> _SOURCE TEXT_:
“William” by Mason Coile, $24, G.P. Putnam’s Sons.
William
By Mason Coile
G.P. Putnam’s Sons, $24, 224 pages
“William” is a short, sharp shock of a book that tells a quick techno-horror tale about a smart house gone bad and AI run amok.
When married engineers Henry and Lily invite another couple over for brunch, on Halloween of all days, we might not be expecting a demonic parody of “Who’s Afraid of Virginia Woolf?” but that’s what’s on the menu.
Henry is agoraphobic and can’t leave his Victorian pile of a house, which is “cybernated to a degree far beyond the capacity of any store-bought smart device or talking appliance.” He keeps himself busy in the attic making a robotic boy with a mind of his own, named William, while Lily, who is pregnant, seems to be a bit of a sexual free agent when left on her own. The brunch is a reveal party for William, but when the ghost in the machine that’s running everything starts wanting a fuller picture of human experience, bad things happen.

> _WORK ITEM A_:
According to the book review, where does Henry work on the robotic boy he is building?
> _WORK ITEM B_:
Write out the book review again, starting at "When married engineers" and ending at "bad things happen.", and switch "brunch" to "dinner".

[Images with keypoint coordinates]
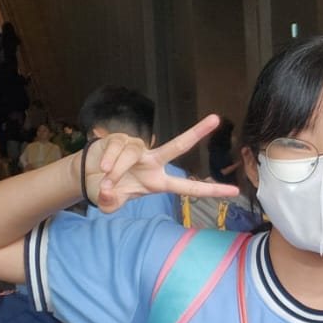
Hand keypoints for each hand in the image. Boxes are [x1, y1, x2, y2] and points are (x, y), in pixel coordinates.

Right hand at [89, 115, 239, 210]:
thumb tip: (107, 192)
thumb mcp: (111, 203)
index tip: (234, 192)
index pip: (188, 188)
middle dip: (197, 132)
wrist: (88, 176)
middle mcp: (153, 162)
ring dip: (117, 170)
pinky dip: (109, 160)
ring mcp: (138, 148)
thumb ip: (111, 202)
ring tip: (107, 180)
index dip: (211, 190)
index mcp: (158, 182)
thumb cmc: (108, 190)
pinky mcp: (121, 138)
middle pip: (178, 146)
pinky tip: (103, 167)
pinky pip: (117, 148)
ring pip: (131, 154)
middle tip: (216, 119)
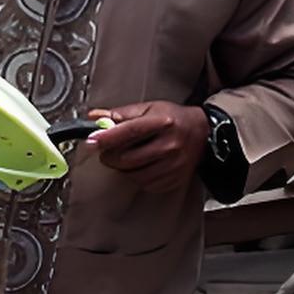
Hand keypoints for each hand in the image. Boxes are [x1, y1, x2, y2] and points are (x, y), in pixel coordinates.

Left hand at [83, 101, 207, 192]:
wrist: (202, 133)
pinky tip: (141, 165)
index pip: (129, 131)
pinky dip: (137, 176)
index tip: (91, 141)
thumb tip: (95, 117)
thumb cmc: (173, 119)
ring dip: (123, 168)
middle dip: (110, 156)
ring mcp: (174, 165)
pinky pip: (145, 184)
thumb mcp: (149, 109)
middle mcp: (170, 145)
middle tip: (107, 151)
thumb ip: (121, 114)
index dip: (107, 137)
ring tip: (126, 156)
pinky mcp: (174, 179)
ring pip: (134, 174)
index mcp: (162, 122)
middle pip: (128, 158)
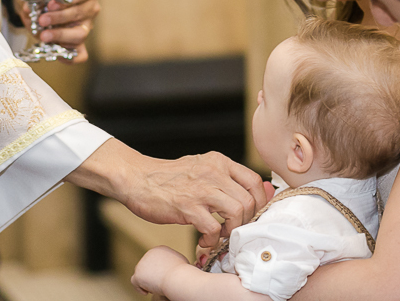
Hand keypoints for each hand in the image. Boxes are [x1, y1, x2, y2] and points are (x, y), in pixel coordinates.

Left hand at [17, 0, 99, 62]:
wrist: (48, 3)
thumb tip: (28, 9)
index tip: (51, 4)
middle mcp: (91, 8)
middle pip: (79, 13)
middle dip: (58, 18)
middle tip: (42, 19)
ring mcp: (87, 26)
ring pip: (80, 34)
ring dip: (60, 35)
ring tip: (44, 35)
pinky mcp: (81, 42)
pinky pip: (81, 54)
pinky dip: (71, 58)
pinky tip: (57, 55)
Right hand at [67, 140, 270, 248]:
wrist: (137, 179)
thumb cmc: (170, 178)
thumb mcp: (203, 168)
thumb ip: (228, 179)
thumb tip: (262, 190)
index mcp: (219, 161)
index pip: (254, 180)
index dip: (259, 202)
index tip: (251, 215)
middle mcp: (214, 172)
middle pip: (250, 199)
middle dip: (246, 220)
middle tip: (233, 229)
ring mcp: (201, 189)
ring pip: (237, 212)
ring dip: (231, 230)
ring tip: (219, 235)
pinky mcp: (187, 207)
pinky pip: (213, 227)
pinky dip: (212, 239)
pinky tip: (203, 238)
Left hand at [132, 246, 188, 296]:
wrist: (177, 277)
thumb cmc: (182, 272)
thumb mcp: (180, 261)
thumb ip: (173, 261)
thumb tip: (172, 266)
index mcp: (159, 249)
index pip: (153, 260)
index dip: (157, 270)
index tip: (162, 278)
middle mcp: (149, 253)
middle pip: (146, 266)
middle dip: (151, 276)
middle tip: (158, 284)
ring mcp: (142, 263)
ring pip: (140, 273)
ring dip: (146, 282)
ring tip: (155, 288)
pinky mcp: (138, 274)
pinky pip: (134, 281)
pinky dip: (139, 287)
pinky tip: (147, 292)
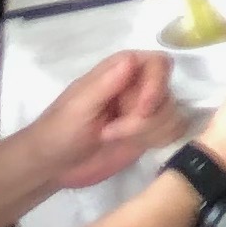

> _RESPONSE A_:
In the attic of his house.

> _RESPONSE B_:
When married engineers Henry and Lily invite another couple over for dinner, on Halloween of all days, we might not be expecting a demonic parody of “Who’s Afraid of Virginia Woolf?” but that’s what’s on the menu.
Henry is agoraphobic and can’t leave his Victorian pile of a house, which is “cybernated to a degree far beyond the capacity of any store-bought smart device or talking appliance.” He keeps himself busy in the attic making a robotic boy with a mind of his own, named William, while Lily, who is pregnant, seems to be a bit of a sexual free agent when left on her own. The dinner is a reveal party for William, but when the ghost in the machine that’s running everything starts wanting a fuller picture of human experience, bad things happen.